Kahneman: Es bringt nichts, jedes einzelne Aktienengagement isoliert zu bewerten. Wer bei einem Gesamtvermögen von 100.000 Euro rund 1000 Euro umschichtet oder neu investiert, der muss sich nicht lange um Verluste Sorgen machen. Sobald wir die Teilnehmer unserer Laborversuche gebeten haben, in solch größeren Zusammenhängen zu denken, hat sich die Bilanz deutlich verbessert.

mm: Woran liegt das?

Kahneman: Es wurde einfach weniger entschieden. Kleinere und für das Gesamtvermögen unwichtigere Entscheidungen lassen sich mechanisieren - etwa indem Verluste durch das automatische Setzen von Stopp-Loss-Orders automatisch begrenzt werden. Allein die Konzentration auf das Wesentliche führt zu größerem Anlageerfolg.

mm: Die großen Börsenkrisen seit Anfang des 20. Jahrhunderts folgten alle einem ähnlichen Muster: Erst herrschte Euphorie, dann kam der Crash, danach die Depression. Um die Lernfähigkeit der Marktteilnehmer scheint es schlecht bestellt zu sein.
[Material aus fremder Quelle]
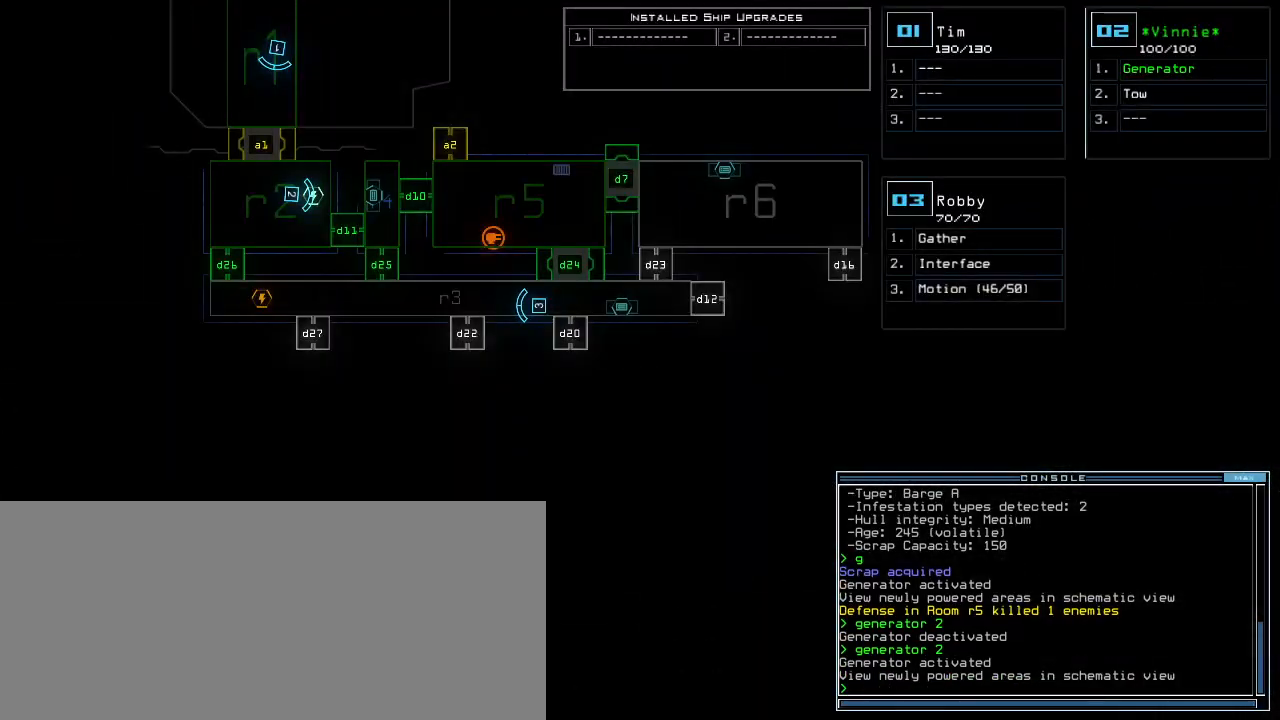
{"keys": ["c", "return"], "events": [[340, "c", "down"], [380, "c", "up"], [460, "c", "down"], [500, "return", "down"]]}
Kahneman: Jede Boomphase ist geprägt von überschäumendem Optimismus und einem kaum zu übertreffenden kollektiven Selbstbewusstsein, das sich nach dem Platzen einer Blase in nichts auflöst. Aber was ist daran schlecht? Über 80 Prozent aller Firmengründer glauben daran, es zu schaffen. Tatsächlich sind 75 Prozent nach fünf Jahren vom Markt verschwunden. Wenn die Mehrheit der Start-ups sich nicht über die Statistik hinwegsetzen würde, müssten wir mit einer deutlich geringeren wirtschaftlichen Dynamik leben. Selbstüberschätzung und überschäumender Optimismus gehören nun einmal zu den Triebfedern des Kapitalismus.